I have a telescoping center rest. I'll dig it out and get some pictures this weekend.


----------



## woodchucker (Jun 2, 2017)

ironhorse18 said:


> Randy:
> Finally got the lathe home.  We had to drive through storms, rain and hail, but finally made it.    There are a couple of apparent problems that I noticed. Number one, the "clamping part, lower part" of the carriage lock is missing.  I'm pretty sure I could make one of these.  I am looking for a picture / drawing of one so I can see how the original one was fabricated.  There are no mounting bolts for either the follow rest or the steady rest.  It looks like there must be a shoulder  and possibly a short bevel on the original bolt that would mate up with the threaded hole in the carriage.  The threaded is smaller than I expected in the carriage mounting holes..  Last but not least:  The device that closes and locks the Steady Rest closed isn't there!!  I need a picture or drawing of that also.  I've figured out a way to "rig" something up that would work, but I would rather see how the original was made.
> I did get about 4 extra gears with the machine.  I haven't even got to unload it yet, still on the trailer.  I hope the get  the front end loader back by Monday then tackle it at that point in time.
> As an added note 3 chucks came with it.  A 3 jaw scroll chuck, a 3 jaw "Buck" type chuck, and a 4 jaw chuck.  They are all pretty rusty but I'll take care of that soon


Pictures ? Good luck with your new lathe.  you may want the rebuild kit that Steve Wells sells on ebay. Replace the wicks and get to know the machine in the process.


----------



## ironhorse18 (Jun 3, 2017)

RandyWilson said:


> Congrats!  Pictures required.
> 
> 
> There is an awful lot of information, manufacturers publications and such, on vintagemachinery.org. It's well worth a wander through. For this specific case, they have the parts manual.
> ...



Perfect!  We have our granddaughter this weekend so I'll go out to the shop Monday and count gear teeth.


----------



## ironhorse18 (Jun 3, 2017)

woochucker said:


> Pictures ? Good luck with your new lathe.  you may want the rebuild kit that Steve Wells sells on ebay. Replace the wicks and get to know the machine in the process.
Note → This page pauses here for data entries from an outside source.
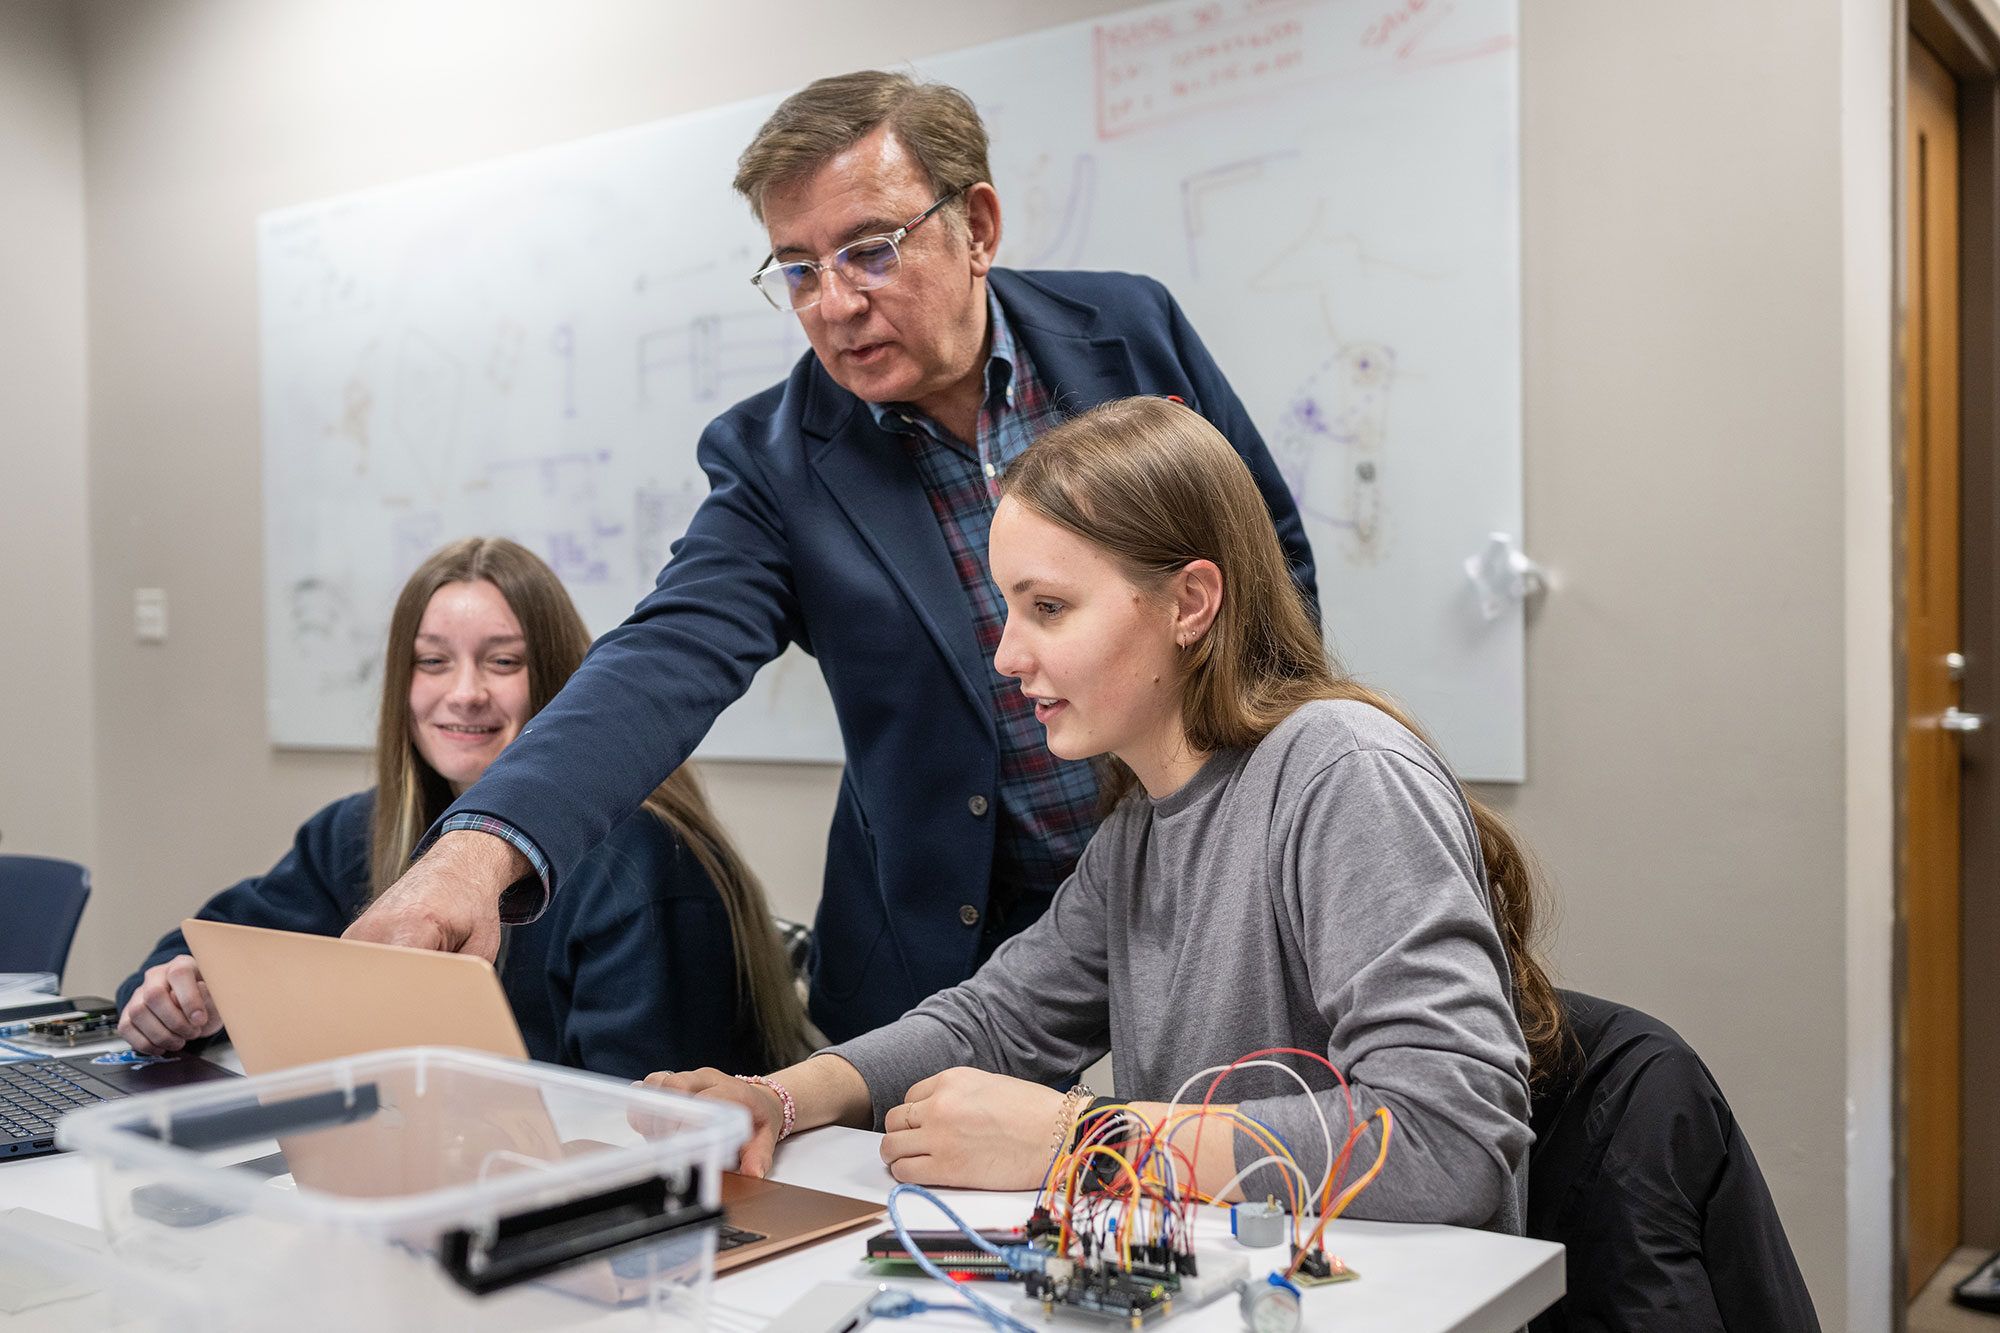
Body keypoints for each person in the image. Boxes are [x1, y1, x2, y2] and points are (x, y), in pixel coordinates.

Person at [343, 71, 1319, 1044]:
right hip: (944, 933)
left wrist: (1255, 812)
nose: (835, 304)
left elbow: (1268, 566)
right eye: (798, 270)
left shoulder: (1127, 333)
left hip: (1194, 870)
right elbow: (665, 656)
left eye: (869, 251)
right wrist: (478, 852)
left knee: (1221, 1166)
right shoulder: (773, 463)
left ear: (977, 226)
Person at [648, 398, 1558, 1234]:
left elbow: (1451, 1142)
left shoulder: (1340, 772)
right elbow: (990, 1022)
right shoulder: (1142, 826)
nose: (1007, 655)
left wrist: (1081, 1140)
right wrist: (780, 1097)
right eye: (1009, 609)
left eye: (1049, 607)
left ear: (1191, 602)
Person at [116, 537, 818, 1081]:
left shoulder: (640, 863)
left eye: (504, 662)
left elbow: (643, 1122)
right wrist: (182, 992)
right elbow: (212, 946)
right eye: (432, 662)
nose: (465, 693)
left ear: (570, 686)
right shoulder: (354, 832)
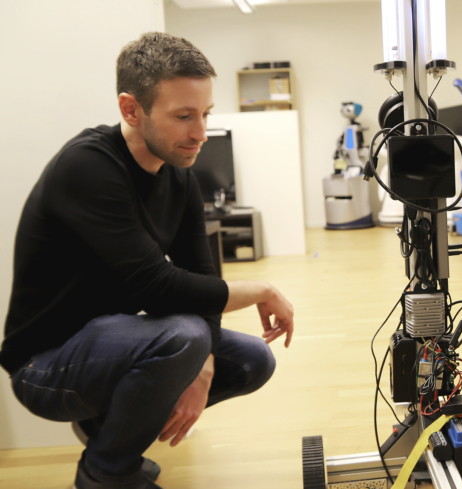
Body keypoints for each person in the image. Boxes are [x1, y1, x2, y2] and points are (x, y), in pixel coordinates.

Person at [0, 32, 294, 489]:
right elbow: (157, 287)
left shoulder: (180, 178)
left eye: (204, 114)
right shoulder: (88, 167)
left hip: (111, 344)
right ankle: (107, 472)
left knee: (253, 360)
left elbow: (201, 277)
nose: (200, 132)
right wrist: (262, 291)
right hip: (45, 366)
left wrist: (206, 367)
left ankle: (110, 436)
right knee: (184, 334)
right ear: (130, 110)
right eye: (183, 117)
I'll check that out later today.  Thanks for the information, I'm sure the machine needs a little TLC.


----------



## ironhorse18 (Jun 6, 2017)

RandyWilson said:


> Congrats!  Pictures required.
> 
> 
> There is an awful lot of information, manufacturers publications and such, on vintagemachinery.org. It's well worth a wander through. For this specific case, they have the parts manual.
> ...



Well, I started cleaning up the lathe yesterday.  This machine must of been idle for some time.   The grease, gunk and grime is "dried" and "bonded" to the machine.  I have been using WD, and a few other things, including  non-flammable brake cleaner to cut the grease.  Plus lots of oil, it was pretty dry.  Paint is chipped almost every where.
It's not a CL 185c as advertised.  Lots of cleaning revealed it is a CL 175C, with a 6' bed.  I checked the extra gears, there isn't a 127 included. 
I'm not real good with the computer, but I am going to try to get some pictures posted.


----------



## ironhorse18 (Jun 6, 2017)

did


----------



## RandyWilson (Jun 6, 2017)

CL175 should be a 6 speed 13" lathe. There will be only three  steps on the flat belt pulley rather than four of a CL145.


----------